Had you told me 18 months ago that we would all be wearing cloth masks over our noses and mouths, I would have laughed in your uncovered face. Both common sense and science dictate that creating and maintaining an unsanitary, warm, humid environment directly in front of the main entrances to our respiratory and digestive systems for long periods of time is a really bad idea. And yet, the threat was announced, the fear was stoked, and the people submitted. In fact, our society has now complied to the extent that wearing a mask is kind, courteous, virtuous, and even patriotic.
Most of these encroachments have been pretty mundane. Well-meaning bureaucratic committees coming up with dictates to salve their constituents desire for more safety and security. It’s what I call “Safety Theater”. But as our society welcomes increasing totalitarianism and our culture embraces its new religion of secular hedonism, these dictates will increasingly conflict with our foundational civil rights and our mission as the Body of Christ.
In March 2020, the authorities decreed that churches must close, and in-person worship must cease. Our churches willingly complied, assuring us that we could hold virtual services in the interim, and would return to in-person fellowship “as soon as it is safe.” I have searched in vain through the Gospels and epistles but have yet to find the passage that directs us to be the Church only when it is safe.
In Aldous Huxley’s novel, Brave New World, he envisions a world in which safety and security have been fully realized. It is exactly the kind of society that would result from the utopian vision of our current cultural elites. Humans are genetically engineered to fulfill their roles perfectly, marriage and family have been replaced with communal structures based on class, sadness and despair are treated with freely available pharmaceuticals, and citizens are conditioned from their childhood to readily satisfy their sexual desires with whomever is convenient. And yet, this utopian dream quickly evolves into a dystopian nightmare. The novel leaves you with a sense of emptiness because it presents a sterile society in which all the messy things that make us human have been removed from humanity.
Our striving for safety and security has led to empty toilet paper aisles, empty churches, and will ultimately lead to empty lives.
Jesus said, “The thief comes only to steal and kill and destroy.
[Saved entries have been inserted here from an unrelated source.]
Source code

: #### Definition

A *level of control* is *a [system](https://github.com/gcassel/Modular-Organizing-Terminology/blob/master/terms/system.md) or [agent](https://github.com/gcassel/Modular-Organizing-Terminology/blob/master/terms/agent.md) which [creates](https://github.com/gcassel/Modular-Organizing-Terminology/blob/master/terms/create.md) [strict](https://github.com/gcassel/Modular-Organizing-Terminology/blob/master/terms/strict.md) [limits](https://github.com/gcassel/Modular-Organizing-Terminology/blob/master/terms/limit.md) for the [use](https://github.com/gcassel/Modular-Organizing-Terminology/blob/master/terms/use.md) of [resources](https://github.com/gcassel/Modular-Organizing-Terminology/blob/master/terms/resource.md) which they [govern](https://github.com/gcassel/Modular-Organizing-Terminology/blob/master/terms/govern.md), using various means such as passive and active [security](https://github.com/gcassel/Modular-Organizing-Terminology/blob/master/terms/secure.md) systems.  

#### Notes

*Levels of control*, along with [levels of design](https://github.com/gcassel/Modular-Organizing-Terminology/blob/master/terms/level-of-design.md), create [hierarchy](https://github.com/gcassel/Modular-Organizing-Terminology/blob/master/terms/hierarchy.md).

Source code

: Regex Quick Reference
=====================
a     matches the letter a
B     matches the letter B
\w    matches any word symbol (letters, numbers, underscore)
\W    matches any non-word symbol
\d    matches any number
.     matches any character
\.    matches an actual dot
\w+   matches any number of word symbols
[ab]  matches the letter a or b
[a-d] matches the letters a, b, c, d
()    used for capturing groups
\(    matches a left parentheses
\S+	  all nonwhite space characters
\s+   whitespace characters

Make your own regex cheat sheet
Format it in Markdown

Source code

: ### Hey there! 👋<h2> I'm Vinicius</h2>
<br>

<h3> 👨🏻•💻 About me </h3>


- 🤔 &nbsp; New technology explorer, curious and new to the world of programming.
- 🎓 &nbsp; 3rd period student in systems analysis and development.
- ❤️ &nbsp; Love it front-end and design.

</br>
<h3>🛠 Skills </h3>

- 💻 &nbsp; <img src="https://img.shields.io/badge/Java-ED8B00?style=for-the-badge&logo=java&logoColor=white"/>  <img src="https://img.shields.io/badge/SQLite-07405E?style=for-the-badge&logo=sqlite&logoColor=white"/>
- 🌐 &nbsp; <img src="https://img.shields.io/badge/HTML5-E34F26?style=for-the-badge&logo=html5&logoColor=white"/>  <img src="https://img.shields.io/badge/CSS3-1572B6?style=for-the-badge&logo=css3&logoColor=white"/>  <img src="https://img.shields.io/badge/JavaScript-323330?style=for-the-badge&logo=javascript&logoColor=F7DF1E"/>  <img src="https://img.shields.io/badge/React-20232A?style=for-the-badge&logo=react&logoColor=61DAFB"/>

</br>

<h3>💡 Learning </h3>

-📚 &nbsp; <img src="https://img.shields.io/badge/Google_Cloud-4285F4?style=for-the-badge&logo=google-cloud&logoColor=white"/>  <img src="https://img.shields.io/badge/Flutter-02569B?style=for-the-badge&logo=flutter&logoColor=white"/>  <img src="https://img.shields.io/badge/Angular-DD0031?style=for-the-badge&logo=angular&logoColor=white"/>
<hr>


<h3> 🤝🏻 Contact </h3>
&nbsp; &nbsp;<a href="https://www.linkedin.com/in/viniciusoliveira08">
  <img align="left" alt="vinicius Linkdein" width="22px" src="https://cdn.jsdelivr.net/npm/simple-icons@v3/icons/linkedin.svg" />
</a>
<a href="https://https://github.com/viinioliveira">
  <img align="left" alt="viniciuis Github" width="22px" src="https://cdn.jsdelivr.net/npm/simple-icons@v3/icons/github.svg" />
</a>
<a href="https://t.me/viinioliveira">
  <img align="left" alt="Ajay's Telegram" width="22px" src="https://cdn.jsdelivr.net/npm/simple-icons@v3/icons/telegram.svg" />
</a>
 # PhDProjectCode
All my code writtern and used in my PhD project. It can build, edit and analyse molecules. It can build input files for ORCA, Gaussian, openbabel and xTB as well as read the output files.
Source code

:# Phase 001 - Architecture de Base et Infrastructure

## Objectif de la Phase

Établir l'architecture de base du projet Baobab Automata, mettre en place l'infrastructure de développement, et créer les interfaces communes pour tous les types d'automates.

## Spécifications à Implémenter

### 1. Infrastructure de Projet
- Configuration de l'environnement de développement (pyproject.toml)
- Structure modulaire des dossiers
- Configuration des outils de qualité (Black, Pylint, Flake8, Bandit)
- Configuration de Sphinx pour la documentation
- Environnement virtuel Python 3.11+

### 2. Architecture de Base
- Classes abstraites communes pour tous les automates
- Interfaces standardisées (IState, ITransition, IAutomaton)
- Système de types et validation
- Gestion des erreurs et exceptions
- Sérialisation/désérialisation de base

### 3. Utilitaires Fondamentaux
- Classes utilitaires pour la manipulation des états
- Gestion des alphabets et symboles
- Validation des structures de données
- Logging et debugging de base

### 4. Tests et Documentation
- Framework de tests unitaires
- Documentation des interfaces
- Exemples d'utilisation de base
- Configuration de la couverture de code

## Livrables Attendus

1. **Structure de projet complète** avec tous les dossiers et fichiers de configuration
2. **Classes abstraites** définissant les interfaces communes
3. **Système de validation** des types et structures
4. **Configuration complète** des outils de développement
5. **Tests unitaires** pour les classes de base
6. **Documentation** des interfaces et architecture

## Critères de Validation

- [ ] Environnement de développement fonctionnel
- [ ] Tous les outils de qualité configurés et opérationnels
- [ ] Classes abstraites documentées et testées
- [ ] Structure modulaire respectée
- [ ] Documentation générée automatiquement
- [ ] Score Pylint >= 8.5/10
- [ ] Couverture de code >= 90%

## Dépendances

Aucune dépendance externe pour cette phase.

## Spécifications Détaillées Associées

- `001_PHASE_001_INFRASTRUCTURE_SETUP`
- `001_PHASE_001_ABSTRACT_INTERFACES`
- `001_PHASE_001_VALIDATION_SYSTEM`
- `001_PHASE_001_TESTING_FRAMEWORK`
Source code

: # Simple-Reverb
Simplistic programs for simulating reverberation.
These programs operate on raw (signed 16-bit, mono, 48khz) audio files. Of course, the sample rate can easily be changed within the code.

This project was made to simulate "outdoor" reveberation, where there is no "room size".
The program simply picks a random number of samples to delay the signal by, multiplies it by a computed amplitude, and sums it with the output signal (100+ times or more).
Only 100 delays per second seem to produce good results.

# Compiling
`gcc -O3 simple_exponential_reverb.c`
I came that they may have life and have it abundantly.” I used to think the abundant life must be a life that is fully safe and secure. I have come to realize I was exactly wrong. The abundant life is full of risk and discomfort; it’s weeping with those who weep, mourning with those who mourn, caring for orphans and widows, making disciples, loving our enemies, engaging with one another, and fully abiding in Him who gave us eternal life. When we focus our lives on temporal comfort, safety, and security, we lose the opportunity to participate in the eternal.
To those who offer us safety and security in return for a little bit more of our liberty, when it diminishes the mission to which we are called, we must say no. “Do not be conformed to this world, but be transformed by the renewal of your mind, that by testing you may discern what is the will of God, what is good and acceptable and perfect.” [Romans 12:2]



Mike - Julie just connected me with your website and I love what you are posting. I agree wholeheartedly with you concerning the lockdown and closedown of churches - have fought that idea for over a year now. Fortunately there are some of us who don't believe that we need to please the world in order to achieve "safety"! Holy Smoke!!
All so true. Another really good post.